E.g in a week I hit 16 chest sets, wouldn't 16 sets for shoulders as well be overkill as a lotta chest exercises also hit them.
Same for triceps, with all the benching, dips, shoulder pressing, do I still need to do many isolation exercises.
@TM101 @Starski @phcitywarrior @Gully Bull @trap101
YT Dr. Mike Israetel & RP's thoughts on volume.
Short answer: Depends. How many is many?
Longer answer: Depends on what your goal is and what your max recoverable and min effective volume levels are. The longer you’ve been properly training, the more volume you’ll generally need.
1) Every lifter is *somewhat* different. For example, 16 working sets of chest a weak ain't shyt to me, I usually do more than that on just flat bench. Sixteen might be your magic number, or it might be less than ideal and you could be leaving gains on the table.
Most folks prolly need more than 1-2 working sets per muscle group and yet DC training has you do just that per session. (The sets are longer so the total TuT might be greater.)
2) Each lifter has a bare-minimum number they need to hit to grow and/or get stronger. That's their minimum effective volume. Any less and you get no gains.
3) On the other side of that spectrum you have max recoverable volume. It's the total amount of work you can do before you start overrunning, and eventually overtraining. Do more than your MaRV and you'll start to actually
lose gains.
4) Anything more than your ideal but less than your
max effective volume (the dose past which your gains are diminished) is junk volume.
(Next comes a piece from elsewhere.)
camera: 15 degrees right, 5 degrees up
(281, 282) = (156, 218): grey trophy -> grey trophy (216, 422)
Nothing wrong with doing 30 sets if 20 is ideal, as long as you can adequately recover, just know that extra
X number of sets isn't doing anything besides using up extra time and energy.
5) A compound exercise is generally inferior for targeting specific heads of a muscle for growth, especially if that muscle is not the primary mover in that exercise or if it's an especially weak point for you personally.
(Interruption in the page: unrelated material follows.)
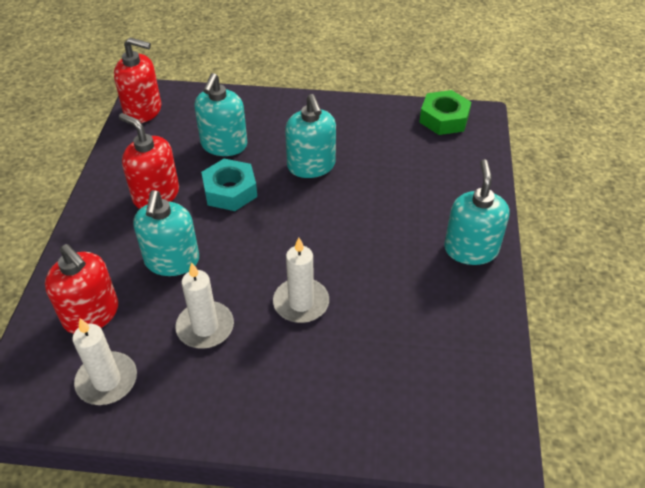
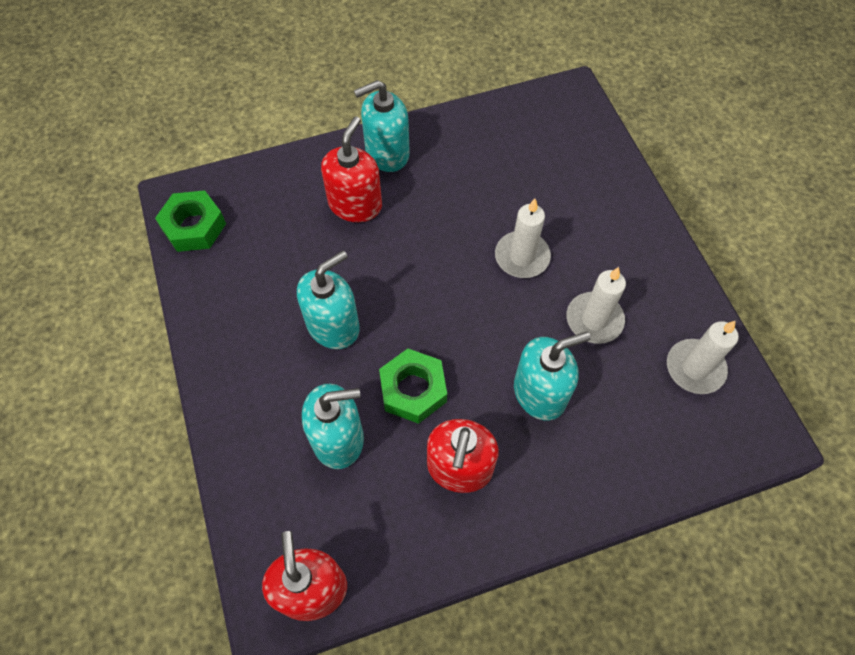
camera: 115 degrees left, 15 degrees up
(91, 314) = (645, 428): red soap dispenser -> red soap dispenser (355, 204)
(230, 191) = (413, 390): turquoise nut -> green nut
Heavy squats are probably better for getting bigger stronker quads but aren't ideal for hamstrings development, even though your hamstrings are involved in squatting.
6) If your goal is purely aesthetics, it's best to still devote a good amount of time to isolation exercises. If your goal is sport or strength specific, then no, your probably don't need to do “man“ of them unless you have a muscle group that is lagging behind.
7) Lastly, consider that all volume is not created equally [Exercise Selection]. Good form/appropriate RoM being equal, weighted chins will probably be better for lats, mid back, and biceps gainz than curls and pull-downs.
Ten sets of chins might have your lats grow while 10 sets of pulldowns only lets them maintain, because even though the number sets was the same, the exercise selection was not.
You'll have to experiment to find out what your individual tolerances are, to a certain degree.